── Source material

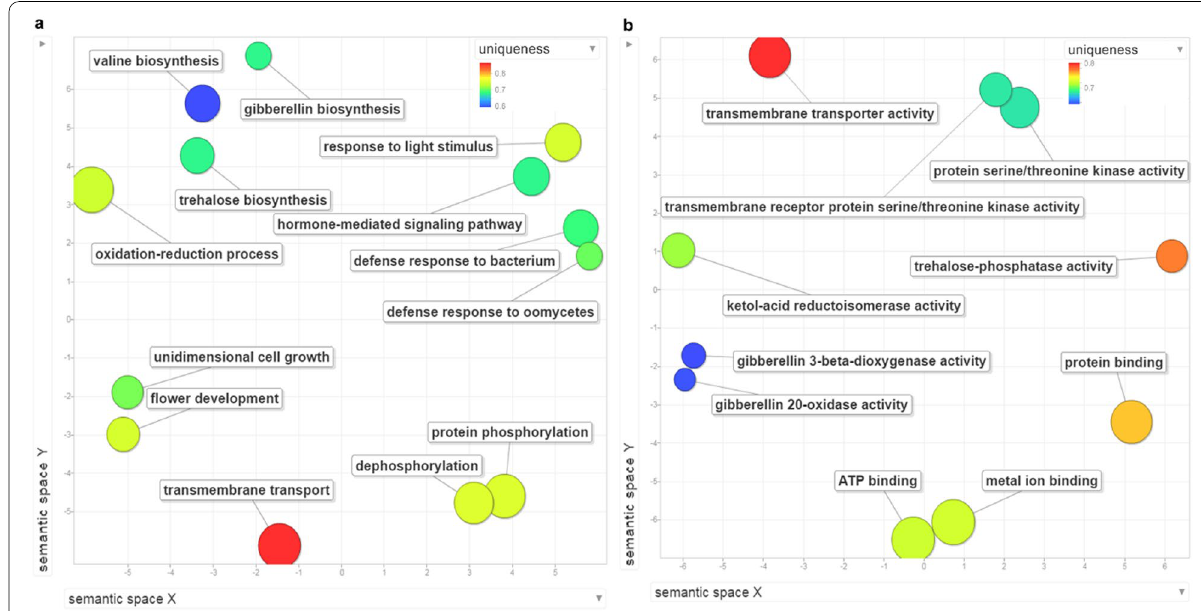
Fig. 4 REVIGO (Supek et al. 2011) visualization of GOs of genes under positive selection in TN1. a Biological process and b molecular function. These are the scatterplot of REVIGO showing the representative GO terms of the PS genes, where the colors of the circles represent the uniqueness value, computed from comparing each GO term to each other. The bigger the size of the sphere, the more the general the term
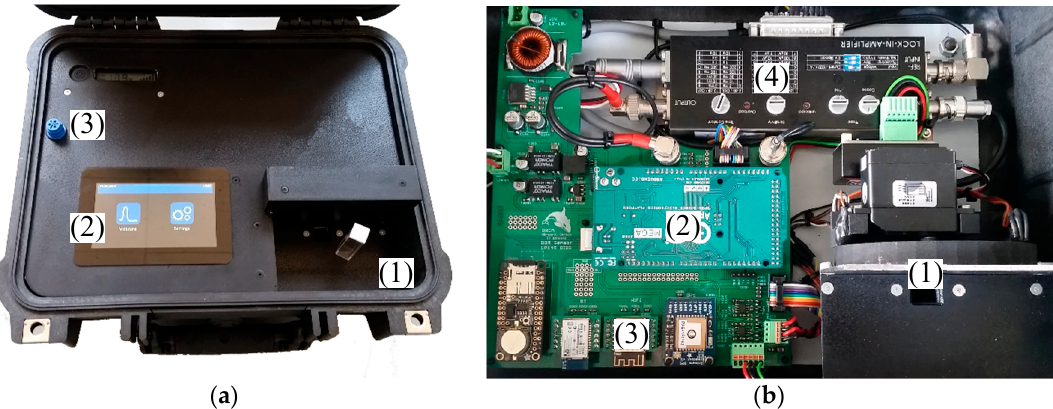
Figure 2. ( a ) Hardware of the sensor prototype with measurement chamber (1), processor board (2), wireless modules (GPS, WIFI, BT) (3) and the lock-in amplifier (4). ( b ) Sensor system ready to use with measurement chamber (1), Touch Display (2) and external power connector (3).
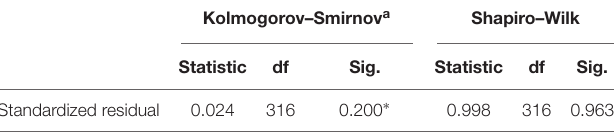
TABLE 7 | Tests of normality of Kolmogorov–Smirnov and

────

**Exercise instructions**
Quote the listing above in full, except for the pictures.

**Task answer**
Fig. 4 REVIGO (Supek et al. 2011) visualization of GOs of genes under positive selection in TN1. a Biological process and b molecular function. These are the scatterplot of REVIGO showing the representative GO terms of the PS genes, where the colors of the circles represent the uniqueness value, computed from comparing each GO term to each other. The bigger the size of the sphere, the more the general the term
Figure 2. ( a ) Hardware of the sensor prototype with measurement chamber (1), processor board (2), wireless modules (GPS, WIFI, BT) (3) and the lock-in amplifier (4). ( b ) Sensor system ready to use with measurement chamber (1), Touch Display (2) and external power connector (3).
TABLE 7 | Tests of normality of Kolmogorov–Smirnov and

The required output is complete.